Any colored man who complains of the treatment he receives in America is apt to be faced sooner or later by the statement that he is ashamed of his race.

The statement usually strikes him as a most astounding piece of illogical reasoning, to which a hot reply is appropriate.

And yet notice the curious logic of the persons who say such things. They argue:

White men alone are men. This Negro wants to be a man. Ergo he wants to be a white man.

Their attention is drawn to the efforts of colored people to be treated decently. This minor premise therefore attracts them. But the major premise—the question as to treating black men like white men—never enters their heads, nor can they conceive it entering the black man’s head. If he wants to be a man he must want to be white, and therefore it is with peculiar complacency that a Tennessee paper says of a dark champion of Negro equality: “He bitterly resents his Negro blood.”

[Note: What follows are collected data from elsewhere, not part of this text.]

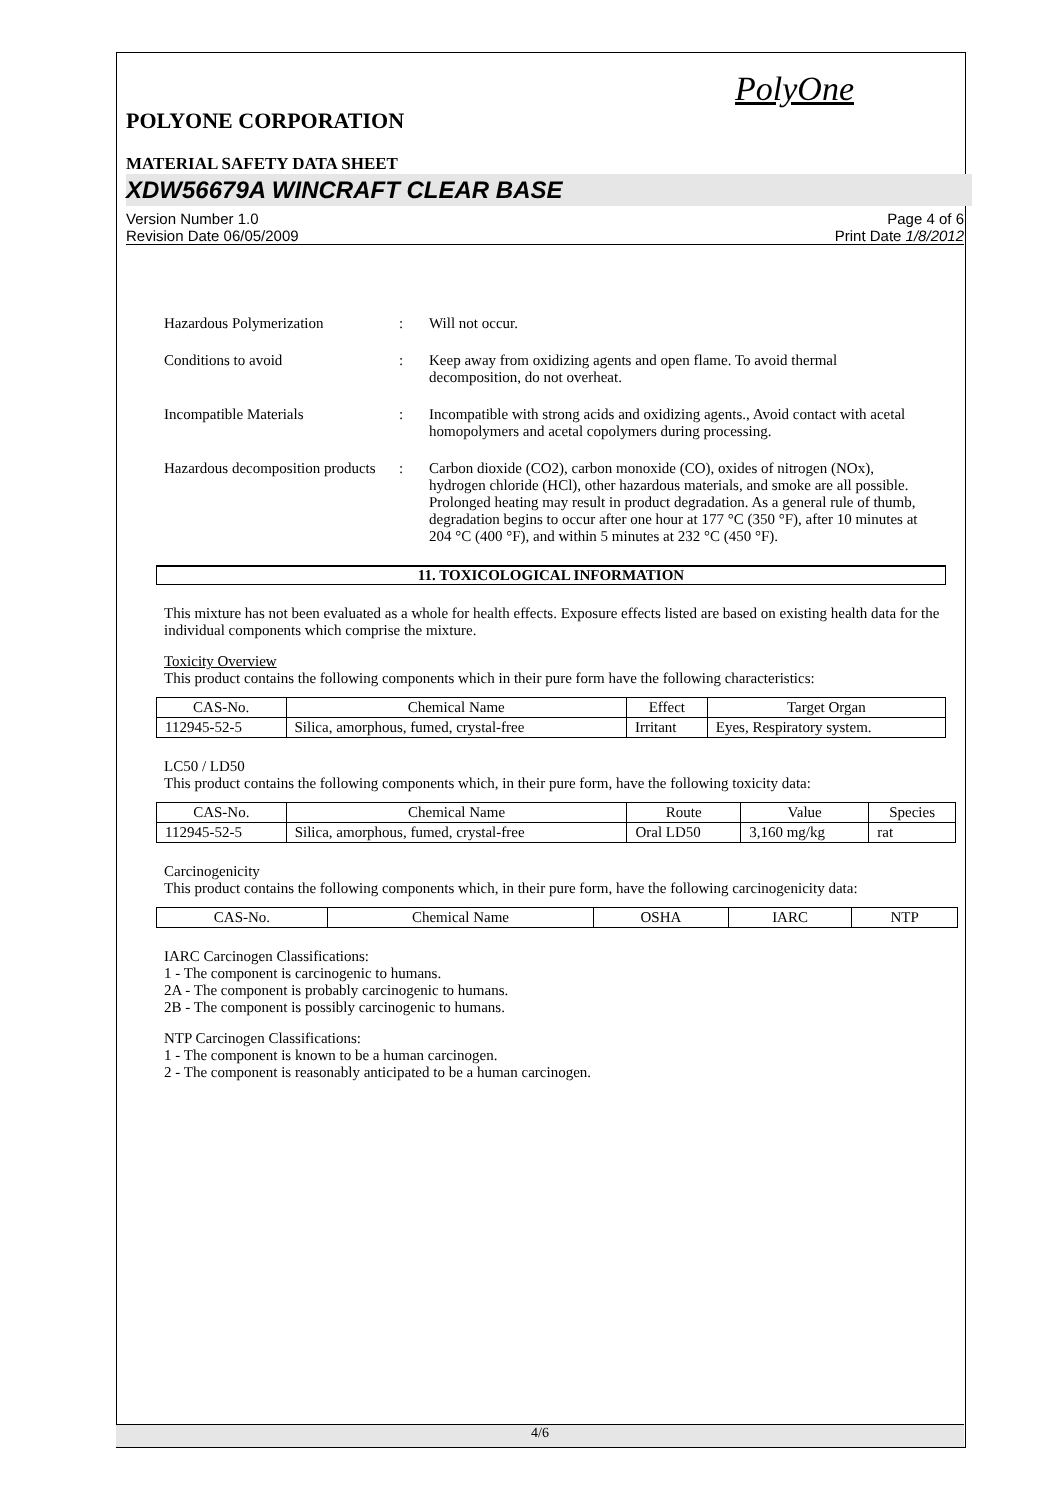PolyOne
POLYONE CORPORATION
MATERIAL SAFETY DATA SHEET
XDW56679A WINCRAFT CLEAR BASE
Version Number 1.0
Revision Date 06/05/2009
Page 4 of 6
Print Date 1/8/2012
Hazardous Polymerization : Will not occur.
Conditions to avoid : Keep away from oxidizing agents and open flame. To avoid thermal decomposition, do not overheat.
Incompatible Materials : Incompatible with strong acids and oxidizing agents., Avoid contact with acetal homopolymers and acetal copolymers during processing.
Hazardous decomposition products
: Carbon dioxide (CO2), carbon monoxide (CO), oxides of nitrogen (NOx), hydrogen chloride (HCl), other hazardous materials, and smoke are all possible. Prolonged heating may result in product degradation. As a general rule of thumb, degradation begins to occur after one hour at 177 °C (350 °F), after 10 minutes at 204 °C (400 °F), and within 5 minutes at 232 °C (450 °F).
11. TOXICOLOGICAL INFORMATION
This mixture has not been evaluated as a whole for health effects. Exposure effects listed are based on existing health data for the individual components which comprise the mixture.
Toxicity Overview
This product contains the following components which in their pure form have the following characteristics:
| CAS-No. | Chemical Name | Effect | Target Organ |
| --- | --- | --- | --- |
| 112945-52-5 | Silica, amorphous, fumed, crystal-free | Irritant | Eyes, Respiratory system. |
LC50 / LD50
This product contains the following components which, in their pure form, have the following toxicity data:
| CAS-No. | Chemical Name | Route | Value | Species |
| --- | --- | --- | --- | --- |
| 112945-52-5 | Silica, amorphous, fumed, crystal-free | Oral LD50 | 3,160 mg/kg | rat |
Carcinogenicity
This product contains the following components which, in their pure form, have the following carcinogenicity data:
| CAS-No. | Chemical Name | OSHA | IARC | NTP |
| --- | --- | --- | --- | --- |
IARC Carcinogen Classifications:
1 - The component is carcinogenic to humans.
2A - The component is probably carcinogenic to humans.
2B - The component is possibly carcinogenic to humans.
NTP Carcinogen Classifications:
1 - The component is known to be a human carcinogen.
2 - The component is reasonably anticipated to be a human carcinogen.
4/6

Not so, O Blind Man. He bitterly resents your treatment of Negro blood. The prouder he is, or has a right to be, of the blood of his black fathers, the more doggedly he resists the attempt to load men of that blood with ignominy and chains. It is race pride that fights for freedom; it is the man ashamed of his blood who weakly submits and smiles.


Citation: Du Bois, W.E.B. 1911. “‘Ashamed.’” The Crisis. 1(3):21.